You could say that Portal and Portal 2 are games about game design. GLaDOS is, of course, our game designer, piecing together test chambers for her test subject(s) to solve, helplessly addicted to the process. She lives for it. The idea is bolstered when Wheatley takes the reins in Portal 2 (that was a spoiler, I guess) and creates a laughably bad level– complete with the caveat that it will be much cooler very, very soon. And you could say that those constant tests, institutionally performed by Aperture Laboratories, mirror the gameplay testing that Valve, in the real world, is famous for practicing as an integral part of its development process.
You could go further: consider that our relationship with GLaDOS as players captures, in some way, a player’s relationship to the game designer. GLaDOS possesses an uncontrollable urge to set out a series of exquisitely crafted challenges; we are driven by the urge to conquer them. She taunts us, tells us it can’t be done, but every test chamber is actually very carefully tuned (through those playtests) to be solvable, to click magically after a certain amount of time, to preserve the player’s state of flow. Valve needs them to be able to be solved.

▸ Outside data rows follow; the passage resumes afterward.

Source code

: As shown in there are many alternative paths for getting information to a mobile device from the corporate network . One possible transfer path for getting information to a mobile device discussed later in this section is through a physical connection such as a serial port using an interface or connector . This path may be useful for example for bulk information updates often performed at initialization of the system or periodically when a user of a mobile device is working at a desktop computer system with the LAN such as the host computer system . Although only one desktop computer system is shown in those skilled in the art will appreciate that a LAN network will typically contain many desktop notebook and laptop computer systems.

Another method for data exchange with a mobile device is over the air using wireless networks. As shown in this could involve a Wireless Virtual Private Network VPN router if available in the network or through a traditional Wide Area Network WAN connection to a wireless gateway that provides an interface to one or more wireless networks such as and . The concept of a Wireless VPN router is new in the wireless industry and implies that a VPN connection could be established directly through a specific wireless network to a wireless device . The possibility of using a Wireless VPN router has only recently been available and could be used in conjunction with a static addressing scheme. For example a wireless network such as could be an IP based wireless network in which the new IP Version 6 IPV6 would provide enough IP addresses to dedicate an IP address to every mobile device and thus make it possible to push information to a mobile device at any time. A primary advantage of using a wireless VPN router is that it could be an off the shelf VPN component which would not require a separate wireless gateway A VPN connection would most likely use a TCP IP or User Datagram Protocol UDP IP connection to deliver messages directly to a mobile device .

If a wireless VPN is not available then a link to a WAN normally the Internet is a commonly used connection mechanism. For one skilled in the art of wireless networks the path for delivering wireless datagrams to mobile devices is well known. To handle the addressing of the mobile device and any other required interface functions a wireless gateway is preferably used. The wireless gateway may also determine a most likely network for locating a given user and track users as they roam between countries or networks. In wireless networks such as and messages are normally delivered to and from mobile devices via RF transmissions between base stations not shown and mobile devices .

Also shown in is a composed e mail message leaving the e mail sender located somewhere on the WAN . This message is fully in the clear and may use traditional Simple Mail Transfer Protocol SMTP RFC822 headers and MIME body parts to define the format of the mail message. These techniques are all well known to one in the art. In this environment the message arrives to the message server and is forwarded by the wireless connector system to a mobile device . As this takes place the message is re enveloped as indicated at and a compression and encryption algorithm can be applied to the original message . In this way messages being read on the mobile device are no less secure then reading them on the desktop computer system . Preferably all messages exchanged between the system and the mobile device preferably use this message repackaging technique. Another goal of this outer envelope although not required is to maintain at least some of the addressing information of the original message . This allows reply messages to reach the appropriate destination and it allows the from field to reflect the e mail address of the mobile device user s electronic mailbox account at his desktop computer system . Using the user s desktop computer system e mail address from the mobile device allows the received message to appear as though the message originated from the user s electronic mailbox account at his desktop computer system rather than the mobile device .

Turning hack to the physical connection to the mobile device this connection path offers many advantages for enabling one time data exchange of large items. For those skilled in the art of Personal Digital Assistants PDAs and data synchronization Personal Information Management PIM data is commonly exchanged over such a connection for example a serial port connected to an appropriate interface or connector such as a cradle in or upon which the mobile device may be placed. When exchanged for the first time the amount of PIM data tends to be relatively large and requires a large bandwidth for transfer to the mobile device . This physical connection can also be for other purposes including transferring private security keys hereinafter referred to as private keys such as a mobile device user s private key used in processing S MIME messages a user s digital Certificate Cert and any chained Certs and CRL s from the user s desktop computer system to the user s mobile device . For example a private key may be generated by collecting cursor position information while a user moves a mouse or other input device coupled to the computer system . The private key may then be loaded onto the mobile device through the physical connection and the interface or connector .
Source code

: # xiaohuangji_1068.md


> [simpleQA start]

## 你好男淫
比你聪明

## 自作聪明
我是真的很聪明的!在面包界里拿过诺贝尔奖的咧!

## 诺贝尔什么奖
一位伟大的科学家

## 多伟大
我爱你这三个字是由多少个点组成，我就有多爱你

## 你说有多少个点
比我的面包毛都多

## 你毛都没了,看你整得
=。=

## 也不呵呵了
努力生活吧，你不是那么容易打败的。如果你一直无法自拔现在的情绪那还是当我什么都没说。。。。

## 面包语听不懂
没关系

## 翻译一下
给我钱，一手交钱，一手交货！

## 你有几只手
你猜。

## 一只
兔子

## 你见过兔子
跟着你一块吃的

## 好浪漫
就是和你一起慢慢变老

A most enterprising theorist might even go so far as to suggest that GLaDOS’ arch commentary and barbed insults, cushioned for our ears by their diverting cleverness, is Valve talking back to its fans– saying, in a coded way, the kinds of things they have always wanted to say after the trauma of the dark period around 2003-2004, when Steam wasn’t the powerhouse it is now but a nascent, buggy thing that regularly sparked some of the bitterest online tirades imaginable, when Half-Life 2 was stolen by a hacker and then delayed. Game developers tend to claim confidently that they never feel pressure from “the fans,” and that the vicious snake dens of their own forums do not periodically wound them. But those rants do get read. It would be naïve to claim they really had no effect.
Finally, there is Cave Johnson’s character. He, clearly, represents the designer of a game (or a game industry) in its embryonic stages: the period where the developers are just winging it, trying random things to see what they do and to assess if they might be worth anything (“Science isn’t about ‘why,’ it’s about ‘why not?’” he says). Here’s something that makes you bounce. You can throw it on the floor. Can we do something with this? Can we make a game from it?
Let’s run a test.
I noticed your game has a character editor, but doesn’t include the option to make a female character. Why is that?

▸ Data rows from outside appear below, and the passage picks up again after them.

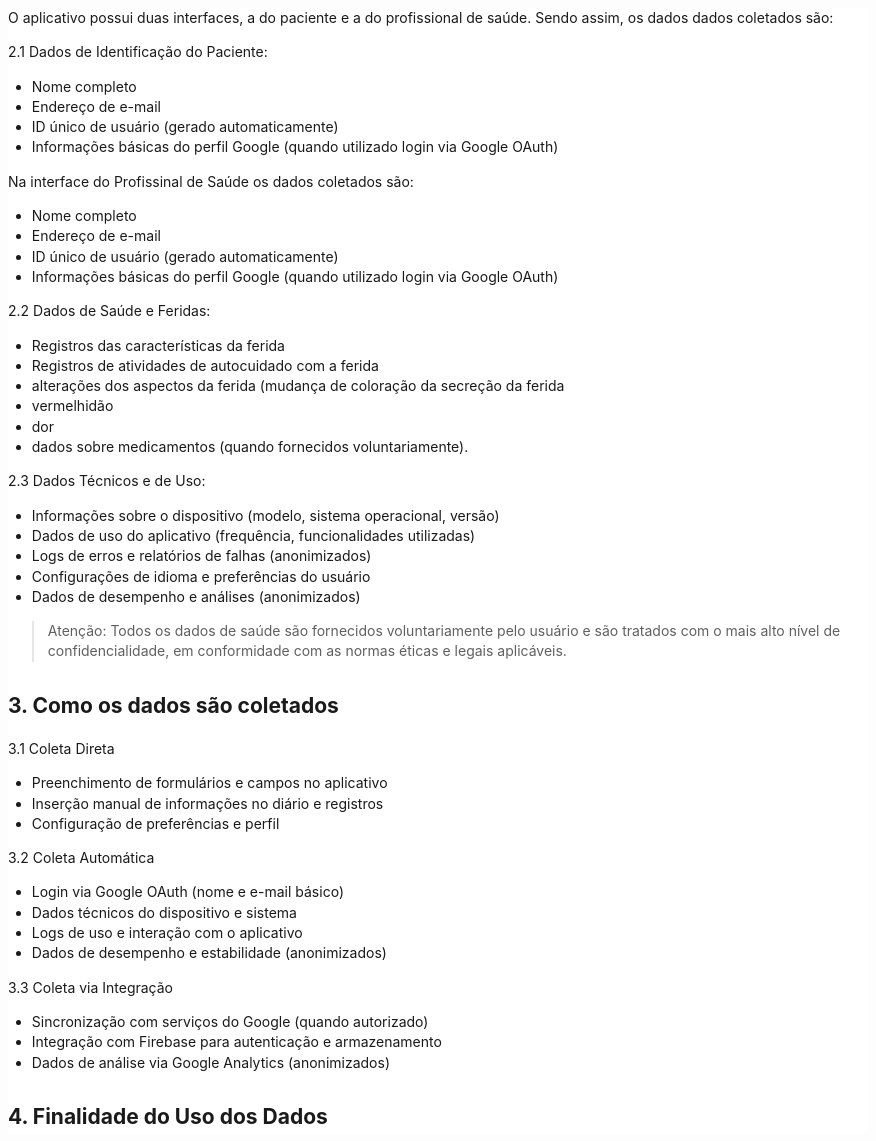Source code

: O aplicativo possui duas interfaces, a do paciente e a do profissional de saúde. Sendo assim, os dados dados coletados são:

2.1 Dados de Identificação do Paciente:
- Nome completo
- Endereço de e-mail
- ID único de usuário (gerado automaticamente)
- Informações básicas do perfil Google (quando utilizado login via Google OAuth)

Na interface do Profissinal de Saúde os dados coletados são:
- Nome completo 
- Endereço de e-mail
- ID único de usuário (gerado automaticamente) 
- Informações básicas do perfil Google (quando utilizado login via Google OAuth)

2.2 Dados de Saúde e Feridas:
- Registros das características da ferida
- Registros de atividades de autocuidado com a ferida
- alterações dos aspectos da ferida (mudança de coloração da secreção da ferida
- vermelhidão
- dor
- dados sobre medicamentos (quando fornecidos voluntariamente).

2.3 Dados Técnicos e de Uso:
- Informações sobre o dispositivo (modelo, sistema operacional, versão)
- Dados de uso do aplicativo (frequência, funcionalidades utilizadas)
- Logs de erros e relatórios de falhas (anonimizados)
- Configurações de idioma e preferências do usuário
- Dados de desempenho e análises (anonimizados)

> Atenção: Todos os dados de saúde são fornecidos voluntariamente pelo usuário e são tratados com o mais alto nível de confidencialidade, em conformidade com as normas éticas e legais aplicáveis.

## 3\. Como os dados são coletados

3.1 Coleta Direta

- Preenchimento de formulários e campos no aplicativo
- Inserção manual de informações no diário e registros
- Configuração de preferências e perfil

3.2 Coleta Automática

- Login via Google OAuth (nome e e-mail básico)
- Dados técnicos do dispositivo e sistema
- Logs de uso e interação com o aplicativo
- Dados de desempenho e estabilidade (anonimizados)

3.3 Coleta via Integração

- Sincronização com serviços do Google (quando autorizado)
- Integração com Firebase para autenticação e armazenamento
- Dados de análise via Google Analytics (anonimizados)

## 4\. Finalidade do Uso dos Dados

Well, it’s hard to make female characters. First of all, in order to accommodate female characters in our pipeline, you’d basically need to re-code the entire engine from the ground up. Because the technology we have today just wasn’t built to be able to handle stuff like that. I’m thinking about it now and I have no idea how you’d even start making those kind of changes in our low-level architecture. The implications to our engine are just all over the place– the threading system, the frame buffer…
Then there’s the art aspect. Can anyone say they really know what a woman looks like? I mean we all have ideas. But we’ve tried them and they don’t work. Women are difficult to model because they have– they’re sort of put together– well, let me put it this way: male bone structure is mostly made up of ninety-degree angles. Right? Maybe a couple forty-fives here and there. But it’s simple, and that makes it easy. I guess I shouldn’t say “easy,” but I mean more straightforward.
Female bone structure, on the other hand, is extremely complicated. There are, like, n-gons and inverted matrices in there and everything. The math involved is just mind-boggling. And it’s not only the mesh: there’s the textures and the lighting, too. The way light bounces off… I mean, all of that is completely different as well. So to really do it right we would have to undo all of the pixels that are in the game right now, and re-do them over again from scratch. It’s just a ton… a ton of work.
So when you look at it– you look at the cost of creating all those assets, the modeling, animation, the voice over, and so on– you take that cost and multiply it by a billion. And then it just comes down to, what should we spend our time and money on? We only have a limited amount of resources, so we need to be very careful about what we choose to do. Right? If we just sort of said, hey, let’s go for it, let’s make that female character model… well, the whole project could collapse and we might go out of business. I mean, I’m not trying to sound negative here. But that’s, you know, that’s the reality we’re facing.